KABUL — (UPDATE – 10:17 a.m.) Suicide bombers attacked two mosques in Afghanistan on Friday, killing at least 72 people including children, officials and witnesses said.

And early Saturday morning, as many as two rockets landed near the international military headquarters in downtown Kabul, Afghan security officials said.

One bomber walked into a Shi‘ite Muslim mosque in the capital Kabul as people were praying on Friday night and detonated an explosive, one of the worshippers there, Mahmood Shah Husaini, said.

At least 39 people died in the blast at the Imam Zaman mosque in the city’s western Dasht-e-Barchi district, interior ministry spokesman Najib Danish said.

Islamic State claimed responsibility for the, saying in a statement that a suicide bomber had detonated a vest, but without providing evidence to support its claim.

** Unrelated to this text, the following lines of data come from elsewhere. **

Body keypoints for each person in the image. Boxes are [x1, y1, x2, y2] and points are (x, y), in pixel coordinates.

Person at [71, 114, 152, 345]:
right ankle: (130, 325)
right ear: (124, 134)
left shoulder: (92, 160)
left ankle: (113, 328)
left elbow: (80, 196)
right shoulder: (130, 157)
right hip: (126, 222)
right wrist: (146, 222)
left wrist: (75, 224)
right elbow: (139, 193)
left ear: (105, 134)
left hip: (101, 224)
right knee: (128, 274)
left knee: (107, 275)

Shi‘ite Muslims have suffered a series of attacks in Afghanistan in recent months, many of them claimed by the Sunni militants of Islamic State.

Separately, a suicide bombing killed at least 33 people at a mosque in central Ghor province, a police spokesman said.

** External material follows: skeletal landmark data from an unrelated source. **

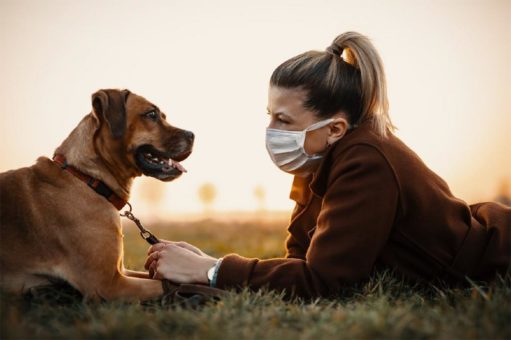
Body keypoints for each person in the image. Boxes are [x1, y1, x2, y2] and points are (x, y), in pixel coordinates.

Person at [144, 31, 510, 299]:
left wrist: (212, 271)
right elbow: (300, 259)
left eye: (284, 121)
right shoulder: (318, 161)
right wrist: (210, 264)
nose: (270, 131)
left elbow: (323, 281)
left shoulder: (366, 160)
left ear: (334, 128)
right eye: (270, 116)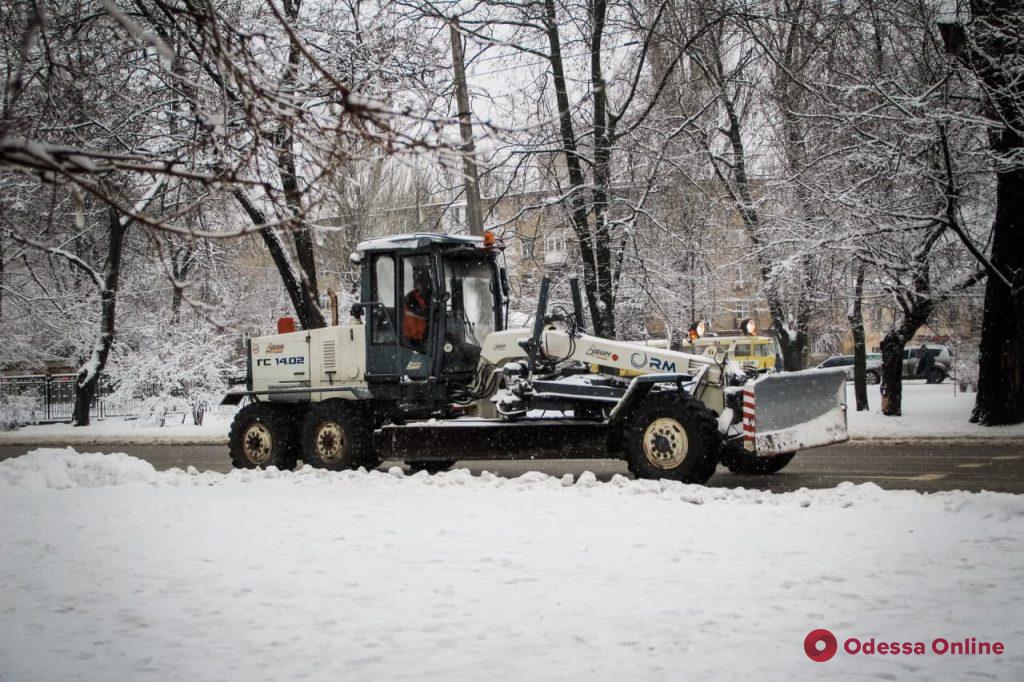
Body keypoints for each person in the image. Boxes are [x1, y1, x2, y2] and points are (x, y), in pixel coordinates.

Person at [402, 267, 431, 348]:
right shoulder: (410, 298)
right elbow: (421, 313)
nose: (424, 287)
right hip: (412, 340)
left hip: (423, 338)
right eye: (421, 283)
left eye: (426, 284)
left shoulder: (427, 298)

The attack appeared to target a local leader from the Jamiat political party, according to a statement from Balkh provincial governor Atta Mohammad Noor, a leading figure in Jamiat.

No one immediately claimed responsibility.

There were no reports of casualties in the rocket strikes.

At around 6 a.m. (01:30 am GMT) alarms could be heard sounding at the headquarters of the NATO-led military mission, as well as at several foreign embassies in the area.

The alarms were followed by several loud explosions.